Collected data:
= = = = = = =

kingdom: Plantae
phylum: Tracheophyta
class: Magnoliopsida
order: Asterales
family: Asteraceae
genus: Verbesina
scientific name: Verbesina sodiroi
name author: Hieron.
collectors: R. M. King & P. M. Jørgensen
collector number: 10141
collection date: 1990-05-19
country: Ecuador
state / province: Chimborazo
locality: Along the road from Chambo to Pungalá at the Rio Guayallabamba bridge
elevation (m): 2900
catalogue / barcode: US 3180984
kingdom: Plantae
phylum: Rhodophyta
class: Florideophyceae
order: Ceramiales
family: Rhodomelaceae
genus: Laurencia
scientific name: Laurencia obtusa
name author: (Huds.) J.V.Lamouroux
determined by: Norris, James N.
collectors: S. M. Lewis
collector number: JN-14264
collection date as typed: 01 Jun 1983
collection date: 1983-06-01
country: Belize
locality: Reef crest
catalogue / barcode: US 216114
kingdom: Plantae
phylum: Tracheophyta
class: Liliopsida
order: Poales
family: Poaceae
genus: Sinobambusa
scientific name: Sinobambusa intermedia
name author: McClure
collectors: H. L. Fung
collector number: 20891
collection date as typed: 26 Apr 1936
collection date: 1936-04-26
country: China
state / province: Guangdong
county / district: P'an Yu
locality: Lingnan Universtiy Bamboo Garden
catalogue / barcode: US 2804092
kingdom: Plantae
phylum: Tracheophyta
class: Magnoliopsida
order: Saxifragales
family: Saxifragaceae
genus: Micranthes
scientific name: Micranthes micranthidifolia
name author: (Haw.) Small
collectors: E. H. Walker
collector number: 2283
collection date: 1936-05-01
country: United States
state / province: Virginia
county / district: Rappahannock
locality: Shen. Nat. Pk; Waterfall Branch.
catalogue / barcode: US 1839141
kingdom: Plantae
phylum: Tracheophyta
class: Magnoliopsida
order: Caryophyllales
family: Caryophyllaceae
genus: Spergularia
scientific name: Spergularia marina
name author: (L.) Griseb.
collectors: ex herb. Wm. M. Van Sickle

= = = = = = =

● **TASK PROMPT**
Set out all of the lines above as a numbered list, leaving out any blank lines.

● **EXERCISE RESULT**
1. kingdom: Plantae
2. phylum: Tracheophyta
3. class: Magnoliopsida
4. order: Asterales
5. family: Asteraceae
6. genus: Verbesina
7. scientific name: Verbesina sodiroi
8. name author: Hieron.
9. collectors: R. M. King & P. M. Jørgensen
10. collector number: 10141
11. collection date: 1990-05-19
12. country: Ecuador
13. state / province: Chimborazo
14. locality: Along the road from Chambo to Pungalá at the Rio Guayallabamba bridge
15. elevation (m): 2900
16. catalogue / barcode: US 3180984
17. kingdom: Plantae
18. phylum: Rhodophyta
19. class: Florideophyceae
20. order: Ceramiales
21. family: Rhodomelaceae
22. genus: Laurencia
23. scientific name: Laurencia obtusa
24. name author: (Huds.) J.V.Lamouroux
25. determined by: Norris, James N.
26. collectors: S. M. Lewis
27. collector number: JN-14264
28. collection date as typed: 01 Jun 1983
29. collection date: 1983-06-01
30. country: Belize
31. locality: Reef crest
32. catalogue / barcode: US 216114
33. kingdom: Plantae
34. phylum: Tracheophyta
35. class: Liliopsida
36. order: Poales
37. family: Poaceae
38. genus: Sinobambusa
39. scientific name: Sinobambusa intermedia
40. name author: McClure
41. collectors: H. L. Fung
42. collector number: 20891
43. collection date as typed: 26 Apr 1936
44. collection date: 1936-04-26
45. country: China
46. state / province: Guangdong
47. county / district: P'an Yu
48. locality: Lingnan Universtiy Bamboo Garden
49. catalogue / barcode: US 2804092
50. kingdom: Plantae
51. phylum: Tracheophyta
52. class: Magnoliopsida
53. order: Saxifragales
54. family: Saxifragaceae
55. genus: Micranthes
56. scientific name: Micranthes micranthidifolia
57. name author: (Haw.) Small
58. collectors: E. H. Walker
59. collector number: 2283
60. collection date: 1936-05-01
61. country: United States
62. state / province: Virginia
63. county / district: Rappahannock
64. locality: Shen. Nat. Pk; Waterfall Branch.
65. catalogue / barcode: US 1839141
66. kingdom: Plantae
67. phylum: Tracheophyta
68. class: Magnoliopsida
69. order: Caryophyllales
70. family: Caryophyllaceae
71. genus: Spergularia
72. scientific name: Spergularia marina
73. name author: (L.) Griseb.
74. collectors: ex herb. Wm. M. Van Sickle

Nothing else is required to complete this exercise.